News Release

News tips from the Journal of Neuroscience

Peer-Reviewed Publication

Society for Neuroscience

1. Myosin Va and Oligodendrocytes

Jacob A. Sloane and Timothy K. Vartanian

Mutations in myosin Va cause severe neurological abnormalities as manifest in the developmental disorder Griscelli’s syndrome type 1 (GSC1). This week, Sloane and Vartanian report that myosin Va-null mice (dilute-lethal) have impaired myelination, suggesting a potential role for oligodendrocytes in the pathophysiology of GSC1. Consistent with this idea, myosin 5a was expressed in wild-type cultured oligodendrocytes at all stages of maturation. Oligodendrocytes transfected with dominant-negative myosin Va had smaller lamellar surface areas, and their processes were reduced in length, number, and branching. Loss of myosin Va did not affect oligodendrocyte maturation or cell death. Vesicle-associated membrane protein 2 (VAMP2) associated with myosin Va in the cytosol of developing oligodendrocytes. As oligodendrocytes began to extend processes, VAMP2 abruptly relocated to lamellas and filopodia, a process that required myosin Va. Disruption of VAMP2 also caused similar cellular defects in oligodendrocyte lamellas and processes.


2. Activity Dependence of Callosal Projections

Chun-Lei Wang, Lei Zhang, Yang Zhou, Jing Zhou, Xiu-Juan Yang, Shu-min Duan, Zhi-Qi Xiong, and Yu-Qiang Ding

That axonal superhighway, the corpus callosum, sends signals whizzing back and forth between the cerebral hemispheres. Turns out it requires neuronal activity to build and maintain it. Wang et al. labeled these projections by in utero electroporation of a fluorescent marker into cells of the dorsolateral ventricular zone. Some of the labeled cells migrated to layer II/III of the somatosensory cortex and sent projections to layer II/III of the contralateral primary somatosensory cortex (S1). The authors “silenced” these pyramidal cells by overexpressing the inwardly rectifying potassium channel Kir2.1. In these cells, projections were delayed, and axons overextended to terminate in layer I. The results were more drastic after expression of tetanus toxin light chain (TeNT-LC), which prevented synaptic transmission. In this case, projections eventually vanished from the somatosensory cortex altogether. The effects of Kir2.1 andTeNT-LCwere additive when they were coexpressed.

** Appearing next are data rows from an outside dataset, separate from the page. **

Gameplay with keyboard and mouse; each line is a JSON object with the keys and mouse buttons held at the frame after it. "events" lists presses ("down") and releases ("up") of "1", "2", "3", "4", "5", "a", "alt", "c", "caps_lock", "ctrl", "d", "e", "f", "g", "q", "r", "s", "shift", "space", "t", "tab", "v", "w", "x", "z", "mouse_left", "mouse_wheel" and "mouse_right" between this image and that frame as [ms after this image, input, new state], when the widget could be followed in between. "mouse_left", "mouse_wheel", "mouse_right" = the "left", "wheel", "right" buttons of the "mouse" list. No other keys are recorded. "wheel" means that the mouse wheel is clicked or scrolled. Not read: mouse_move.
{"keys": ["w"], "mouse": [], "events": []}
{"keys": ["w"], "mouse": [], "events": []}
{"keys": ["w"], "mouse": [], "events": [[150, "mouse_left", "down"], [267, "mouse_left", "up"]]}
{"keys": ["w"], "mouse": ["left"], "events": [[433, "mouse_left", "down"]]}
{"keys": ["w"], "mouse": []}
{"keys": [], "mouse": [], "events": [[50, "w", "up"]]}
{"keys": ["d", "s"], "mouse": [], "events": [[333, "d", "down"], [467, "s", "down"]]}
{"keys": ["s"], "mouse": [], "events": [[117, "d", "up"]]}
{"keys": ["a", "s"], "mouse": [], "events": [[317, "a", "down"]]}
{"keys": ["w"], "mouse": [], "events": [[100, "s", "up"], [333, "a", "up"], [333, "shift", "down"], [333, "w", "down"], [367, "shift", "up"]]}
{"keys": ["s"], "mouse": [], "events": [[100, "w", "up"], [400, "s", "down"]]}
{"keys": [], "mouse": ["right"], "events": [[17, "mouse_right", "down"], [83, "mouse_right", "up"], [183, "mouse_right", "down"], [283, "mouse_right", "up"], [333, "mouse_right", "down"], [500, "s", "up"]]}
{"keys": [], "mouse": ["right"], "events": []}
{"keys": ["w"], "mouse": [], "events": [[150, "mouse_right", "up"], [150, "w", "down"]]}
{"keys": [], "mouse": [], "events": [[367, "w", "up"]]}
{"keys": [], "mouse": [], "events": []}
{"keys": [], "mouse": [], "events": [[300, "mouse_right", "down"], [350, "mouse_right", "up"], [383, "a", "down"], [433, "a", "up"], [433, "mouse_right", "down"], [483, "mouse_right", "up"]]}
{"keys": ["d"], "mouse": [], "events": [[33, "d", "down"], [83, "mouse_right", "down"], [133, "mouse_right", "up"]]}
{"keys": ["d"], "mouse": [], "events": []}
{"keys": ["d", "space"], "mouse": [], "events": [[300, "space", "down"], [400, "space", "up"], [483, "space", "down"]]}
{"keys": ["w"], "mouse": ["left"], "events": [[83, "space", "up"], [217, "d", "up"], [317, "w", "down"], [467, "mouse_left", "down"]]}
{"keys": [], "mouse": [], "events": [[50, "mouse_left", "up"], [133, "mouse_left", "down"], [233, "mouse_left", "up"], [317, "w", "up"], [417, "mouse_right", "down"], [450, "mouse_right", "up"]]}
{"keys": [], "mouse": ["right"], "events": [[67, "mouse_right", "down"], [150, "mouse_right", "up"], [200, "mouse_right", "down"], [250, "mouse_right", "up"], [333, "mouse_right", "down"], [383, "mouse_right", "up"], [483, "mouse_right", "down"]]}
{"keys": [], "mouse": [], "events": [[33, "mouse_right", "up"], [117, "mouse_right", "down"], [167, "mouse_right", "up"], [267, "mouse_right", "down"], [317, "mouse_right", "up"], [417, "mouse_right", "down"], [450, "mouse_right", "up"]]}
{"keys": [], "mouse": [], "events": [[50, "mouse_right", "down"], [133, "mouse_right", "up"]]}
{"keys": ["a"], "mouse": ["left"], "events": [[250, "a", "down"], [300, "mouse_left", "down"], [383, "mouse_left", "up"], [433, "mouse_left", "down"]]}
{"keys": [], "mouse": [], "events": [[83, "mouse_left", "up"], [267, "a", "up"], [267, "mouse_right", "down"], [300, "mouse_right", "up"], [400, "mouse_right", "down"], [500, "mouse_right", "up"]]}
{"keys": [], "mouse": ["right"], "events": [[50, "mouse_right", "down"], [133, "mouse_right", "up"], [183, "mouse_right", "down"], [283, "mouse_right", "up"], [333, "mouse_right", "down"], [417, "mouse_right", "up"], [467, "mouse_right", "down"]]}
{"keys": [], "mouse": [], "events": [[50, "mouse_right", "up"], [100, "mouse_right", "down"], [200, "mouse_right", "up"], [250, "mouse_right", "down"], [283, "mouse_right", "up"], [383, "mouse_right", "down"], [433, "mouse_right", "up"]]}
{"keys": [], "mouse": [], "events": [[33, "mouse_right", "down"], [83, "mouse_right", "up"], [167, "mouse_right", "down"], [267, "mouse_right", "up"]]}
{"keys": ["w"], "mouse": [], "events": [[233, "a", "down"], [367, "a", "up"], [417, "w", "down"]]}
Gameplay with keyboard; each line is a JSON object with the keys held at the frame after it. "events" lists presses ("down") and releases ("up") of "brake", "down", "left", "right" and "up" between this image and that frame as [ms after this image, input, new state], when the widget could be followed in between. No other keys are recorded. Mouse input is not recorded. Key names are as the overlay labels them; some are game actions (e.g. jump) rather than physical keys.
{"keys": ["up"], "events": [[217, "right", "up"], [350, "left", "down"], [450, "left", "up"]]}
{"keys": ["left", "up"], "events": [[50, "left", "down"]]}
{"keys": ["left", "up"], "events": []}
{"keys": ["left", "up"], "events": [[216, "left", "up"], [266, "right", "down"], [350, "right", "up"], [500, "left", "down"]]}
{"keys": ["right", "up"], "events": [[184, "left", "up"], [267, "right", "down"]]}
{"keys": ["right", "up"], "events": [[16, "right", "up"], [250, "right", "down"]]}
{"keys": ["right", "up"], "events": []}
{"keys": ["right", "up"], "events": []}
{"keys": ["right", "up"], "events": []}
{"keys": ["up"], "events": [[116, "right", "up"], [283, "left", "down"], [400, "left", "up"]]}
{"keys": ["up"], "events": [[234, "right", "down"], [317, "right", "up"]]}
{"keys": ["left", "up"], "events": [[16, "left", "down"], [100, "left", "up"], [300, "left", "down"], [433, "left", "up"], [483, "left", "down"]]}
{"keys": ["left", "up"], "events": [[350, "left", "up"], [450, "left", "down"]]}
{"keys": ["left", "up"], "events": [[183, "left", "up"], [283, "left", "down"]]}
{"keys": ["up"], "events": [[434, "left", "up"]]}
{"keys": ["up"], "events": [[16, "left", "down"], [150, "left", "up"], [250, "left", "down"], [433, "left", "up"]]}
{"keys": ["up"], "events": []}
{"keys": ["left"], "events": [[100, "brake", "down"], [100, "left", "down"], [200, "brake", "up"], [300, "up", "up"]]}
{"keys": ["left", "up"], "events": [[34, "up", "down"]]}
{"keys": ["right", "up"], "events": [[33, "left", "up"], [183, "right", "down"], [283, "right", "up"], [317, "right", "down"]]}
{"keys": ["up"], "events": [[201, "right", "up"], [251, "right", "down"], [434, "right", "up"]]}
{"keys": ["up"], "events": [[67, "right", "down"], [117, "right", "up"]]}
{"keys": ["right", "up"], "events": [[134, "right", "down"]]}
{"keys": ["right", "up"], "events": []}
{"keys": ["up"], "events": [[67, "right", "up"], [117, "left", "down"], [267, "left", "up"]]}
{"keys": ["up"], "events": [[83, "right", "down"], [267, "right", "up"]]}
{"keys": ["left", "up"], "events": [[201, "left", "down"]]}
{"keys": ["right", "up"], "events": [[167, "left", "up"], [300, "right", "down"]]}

3. Binaural Hearing and Middle Age

Bernhard Ross, Takako Fujioka, Kelly L. Tremblay, and Terence W. Picton

You might be surprised to learn that changes in central auditory processing as well as in peripheral hearing contribute to sensory deterioration as we age. Central processing is important for comprehension of speech, especially in the presence of background noise. This week, Ross et al. used a binaural hearing task to examine age-related changes in human central auditory processing. The authors measured cortical magnetoencephalographic responses to binaural auditory stimuli that had changing interaural phase differences (IPD). The auditory-evoked responses to interaural temporal disparity had an upper frequency limit that declined with age. Young adults responded to shifting IPDs for frequencies up to 1225 Hz, whereas performance in middle-aged subjects suffered above 940 Hz and in older subjects was limited to 760 Hz. The decline in binaural hearing performance was noticeable at middle age before age-related declines in hearing sensation.


4. Histone Methylation and GABAergic Gene Promoters

Hsien-Sung Huang, Anouch Matevossian, Catheryne Whittle, Se Young Kim, Armin Schumacher, Stephen P. Baker, and Schahram Akbarian

Prefrontal cortex (PFC) is center stage for those looking at the neurobiology of schizophrenia. In this week’s Journal, Huang et al. start to build a case for developmental or disease-related changes in the regulation of genes in GABAergic neurons in PFC. The mRNA for the GABA synthetic enzyme GAD1 increased until puberty, as measured in human postmortem brain samples. There was an accompanying change in chromatin remodeling, as indicated by increased methylation of histone H3-lysine 4 in the GAD1 promoter region. In tissue from schizophrenic patients, GAD1 expression and H3K4 trimethylation were reduced, particularly in females. H3K4 methylation of the GAD1 promoter also was downregulated in mice heterozygous for a truncated allele of the mixed-leukemia lineage gene Mll1, which encodes a histone methyltransferase expressed in cortical interneurons. In these mice, GAD1 H3K4 trimethylation was increased by the atypical antipsychotic clozapine but not by haloperidol.